**Exercise requirements:**
a: Answer these questions from the passage on the music world:
(i) Who wrote the article "Trouble in the Music World"?
(ii) Which two technological advances does the passage name?
(iii) Whose malapropism is quoted at the end?
b: List every constituent of institutions such as symphony orchestras that the passage on the music world names.
c: Carry the passage on the troubles of music institutions forward from its last sentence.

**Page extract:**

§ §

In a painfully troubling article, "Trouble in the Music World," Pulitzer Prize-winning composer William Bolcom writes: "Perhaps one reason people have stopped coming to concerts is that the novelty of hearing background music played `live' simply wears off. The serious-music publishing industry is almost defunct. Many music-publishing houses, once proud producers of editions for the masses and for specialists, are now marginal operations." It is true, as Mr. Bolcom surely knows, that some music publishers continue to exist by having been "absorbed" in corporate mergers and acquisitions; and others are able to hang in from the income of works still protected by copyright. Time ticks relentlessly on and copyrights expire, and then what? Technological advances, moreover, such as xerography and tape, have been both a blessing and a near-fatal curse.

The dilemma of the arts institution and its ancillary organizations triggers a sensitive question. Are we telling ourselves that such institutions as symphony orchestras should survive because they wish to survive? Naturally they don't want to disappear, and all their constituents, from management and auxiliary forces to the players themselves, pull out whatever stops they can grasp to bring in the paying customers and supporters. It is a desperate but ultimately losing battle and nothing, to quote Sol Hurok's immortal malapropism, "will stop them when people don't want to come."

§ §

**Collected data:**
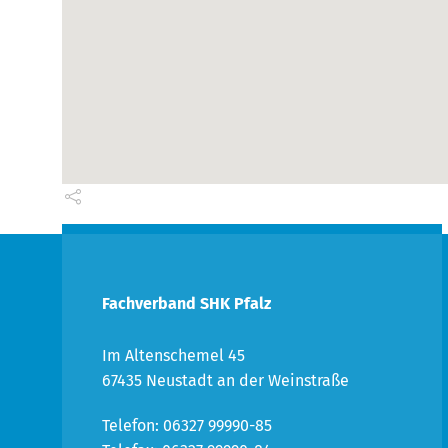
Fachverband SHK Pfalz
Im Altenschemel 45
67435 Neustadt an der Weinstraße
Telefon: 06327 99990-85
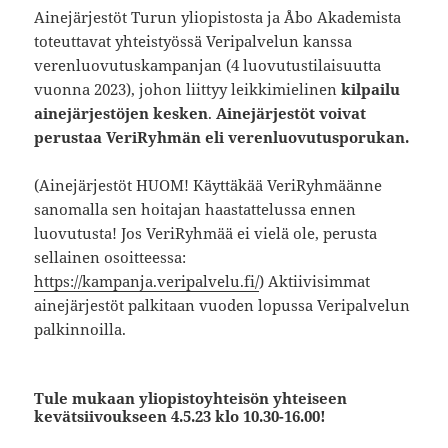
Ainejärjestöt Turun yliopistosta ja Åbo Akademista
toteuttavat yhteistyössä Veripalvelun kanssa
verenluovutuskampanjan (4 luovutustilaisuutta
vuonna 2023), johon liittyy leikkimielinen
kilpailu
ainejärjestöjen kesken
.
Ainejärjestöt voivat
perustaa VeriRyhmän eli verenluovutusporukan.
(Ainejärjestöt HUOM! Käyttäkää VeriRyhmäänne
sanomalla sen hoitajan haastattelussa ennen
luovutusta! Jos VeriRyhmää ei vielä ole, perusta
sellainen osoitteessa:
https://kampanja.veripalvelu.fi/
) Aktiivisimmat
ainejärjestöt palkitaan vuoden lopussa Veripalvelun
palkinnoilla.
Tule mukaan yliopistoyhteisön yhteiseen
kevätsiivoukseen 4.5.23 klo 10.30-16.00!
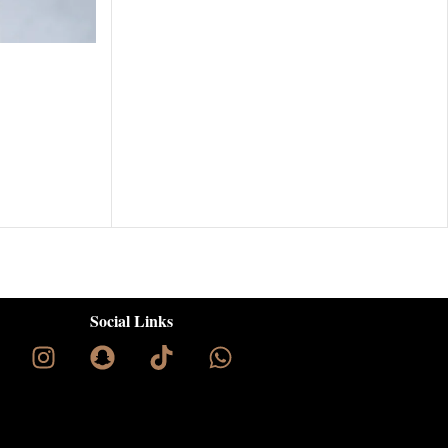
Social Links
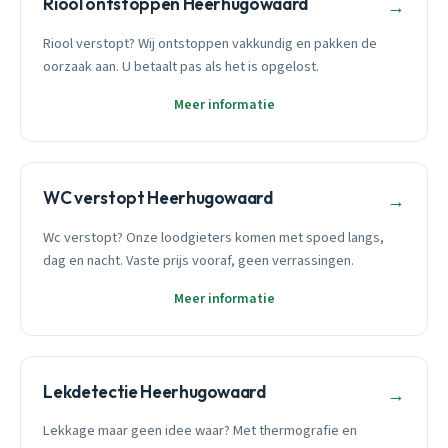
Riool ontstoppen Heerhugowaard
→
Riool verstopt? Wij ontstoppen vakkundig en pakken de
oorzaak aan. U betaalt pas als het is opgelost.
Meer informatie
WC verstopt Heerhugowaard
→
Wc verstopt? Onze loodgieters komen met spoed langs,
dag en nacht. Vaste prijs vooraf, geen verrassingen.
Meer informatie
Lekdetectie Heerhugowaard
→
Lekkage maar geen idee waar? Met thermografie en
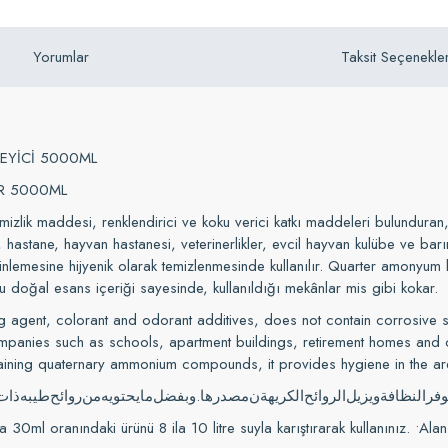
Yorumlar
Taksit Seçenekler
LEYİCİ 5000ML
ER 5000ML
 maddesi, renklendirici ve koku verici katkı maddeleri bulunduran, a
nik, hastane, hayvan hastanesi, veterinerlikler, evcil hayvan kulübe ve b
erinlemesine hijyenik olarak temizlenmesinde kullanılır. Quarter amonyum 
lu doğal esans içeriği sayesinde, kullanıldığı mekânlar mis gibi kokar.
ing agent, colorant and odorant additives, does not contain corrosiv
panies such as schools, apartment buildings, retirement homes and cl
taining quaternary ammonium compounds, it provides hygiene in the ar
ذات
طيبه
روائح
من
يحتويه
ما
وبفضل
.
مصدرها
ن
الكريهة
الروائح
ويزيل
النظافة
وفر
0ml oranındaki ürünü 8 ila 10 litre suyla karıştırarak kullanınız. •Alan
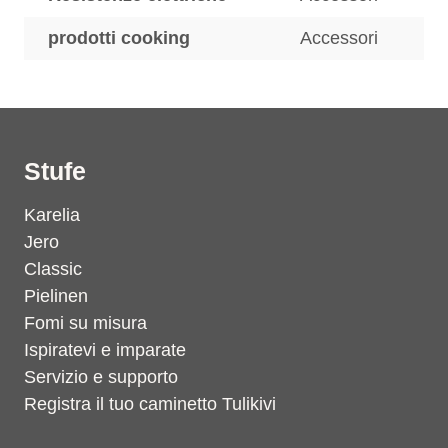
prodotti cooking
Accessori
Stufe
Karelia
Jero
Classic
Pielinen
Fomi su misura
Ispiratevi e imparate
Servizio e supporto
Registra il tuo caminetto Tulikivi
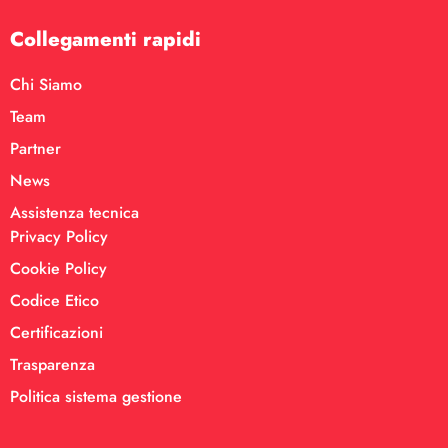
Collegamenti rapidi
Chi Siamo
Team
Partner
News
Assistenza tecnica
Privacy Policy
Cookie Policy
Codice Etico
Certificazioni
Trasparenza
Politica sistema gestione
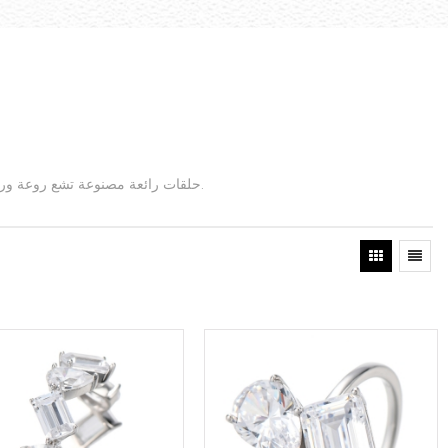
حلقات رائعة مصنوعة تشع روعة ورفاهية حصرية لخبراء المجوهرات. منبهرًا بجاذبية تصميماتنا الدقيقة والجودة التي تستحق المجاملات.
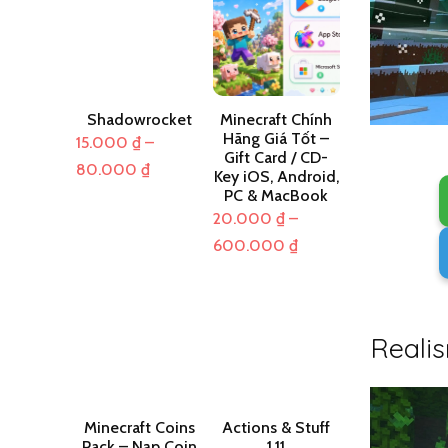
68.000 ₫
đến
đến
600.000 ₫
310.000 ₫
Shadowrocket
Minecraft Chính
Hãng Giá Tốt –
15.000
₫
–
Gift Card / CD-
Khoảng
80.000
₫
Key iOS, Android,
giá:
PC & MacBook
20.000
₫
–
từ
Khoảng
600.000
₫
15.000 ₫
giá:
đến
từ
80.000 ₫
20.000 ₫
Realis
đến
600.000 ₫
Minecraft Coins
Actions & Stuff
Pack – Nạp Coin
1.11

§ §

**Answers per task:**
a:
(i) William Bolcom, a Pulitzer Prize-winning composer
(ii) Xerography and tape
(iii) Sol Hurok's

b: Management, auxiliary forces, the players themselves

c:
Some MadAminA! readers may be too close to the problem to see it dispassionately. But no one would take issue with the claim that surgeons do not survive because they want to. They survive some say, only too well-because there are ill persons who need and want them, and whose lives may be extended by them. It is the individual who creates the need for the practitioner, not the other way around. And — to continue the medical analogy — data, technique and technology change in our concept of health (just as style, form and content change in what we perceive as art). What remains constant and ongoing is the relationship of care-giver and patient, and the quality of both.

That quality is far easier to test in medicine than in art. The patient lives or dies, or he gets better or worse. And the great doctor is the one who can diagnose and remediate, perhaps where others have failed. But who is to say what is great art? Certainly not the artist with his vested interests and commitments; and even less the institution existing to sustain him — in the case of music, the performing organization, union, guild, and academia. The English musician and scholar Deryck Cooke had it right when he wrote that artistic standards "have not been created by criticism but by informed majority opinion. If enough intelligent and sensitive artists want to perform a composer's music and go on performing it, and if enough intelligent and sensitive listeners want to hear it and go on hearing it-then that music has to be regarded as being of the finest."

Intelligent and sensitive listeners, however, are not born that way. They are methodically disciplined over a long period to a point where their listening shows almost as much concentration, almost as intense a creative effort, as the composer's. It involves study and ongoing exposure to the musical experience.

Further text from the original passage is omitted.